Sen tatlı dünya nimetlerini yedin; ben ise, ancak kudretimin yettiği kepek ve darı yedim.

Her ikimiz aynı derece doyup akşam yattık; günüm geçti gitti.

Yusuf Has Hacib

 

-II. Mahmud, Şeyhülislam Dürrizade Abdullah Molla’nın evine habersiz gidip iftar yediği zaman yemekleri beğenmiş, hoşafın bulunduğu değişik kase dikkatini çekmiştir.

Dürrizade hoşafın lezzeti bozulmasın diye buzları içine attırmamış buzdan kase yaptırmıştır.

Padişah bu anısını naklederken; hoşaf kasesinin buzdan olduğunu anlamadığı için ‘pek utandım’ dermiş.

-Aşçıların getirdiği yenilikler ve imparatorluğun çeşitli yerlerinde görev yapanların bir eve veya bir yere özgü yemekleri yaymaları, Osmanlı mutfağının yüzyıllar içerisinde sürekli sivrilmesini sağlamıştır.

-Tel helvası, keten helvası ve pişmaniye gibi çeşitli adlar taşıyan şekerleme bu yayılma sürecinin iyi bir örneğidir. Yapılması çok zor olan ve kitap ile öğrenilmesi de mümkün olmayan bu şekerleme Anadolu’nun hemen her bölgesinde halk tarafından yapılır olmuştur.

 

DEMİR TATLISI

-Yine zor ve ilginç bir yöntemi olan demir tatlısı Anadolu’nun Erzurum, Erzincan, Malatya, Çaycuma ve Uşak gibi şehirlerinde biliniyor.

Suriye, İtalya gibi bazı ülkelerde hatta Amerika’da bilinen demir tatlısının kökeni hakkında bilgi yoktur

 

-Osmanlı ziyafetlerinde tatlı, yemek sonunda değil, yemeğin ortasında veya tuzluların arasında veriliyordu. Ortaçağ’da Doğu’da da Batı’da da ballı, şekerli ve meyveli etli yemekler yaygındı, tuzlu tatlı ayrımı belirsizdi.

Sonraki yüzyıllarda Osmanlılarda olduğu gibi Avrupa’da da tatlı etli yemekler azaldı; ancak sofrada tatlı ve tuzlu yemekler karışık sunuluyordu.
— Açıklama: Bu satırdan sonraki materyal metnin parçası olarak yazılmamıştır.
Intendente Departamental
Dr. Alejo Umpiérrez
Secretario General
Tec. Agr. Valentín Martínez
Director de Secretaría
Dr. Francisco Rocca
**Tatlıları mutlaka yemeğin sonunda vermek, Fransa’da 18. yy. da başladı ve oradan İngiltere’ye yayıldı.

**Bu usule alışan batılılar 19. yy. da Osmanlı Türkiye’sini ziyaret edince, karışık tatlı-tuzlu yemek düzenini yadırgadılar.

**II. Mahmud devrinde Osmanlı ordusunda görev alan Alman subay Helmuth von Moltke, bu duruma şaşıranlardan biridir.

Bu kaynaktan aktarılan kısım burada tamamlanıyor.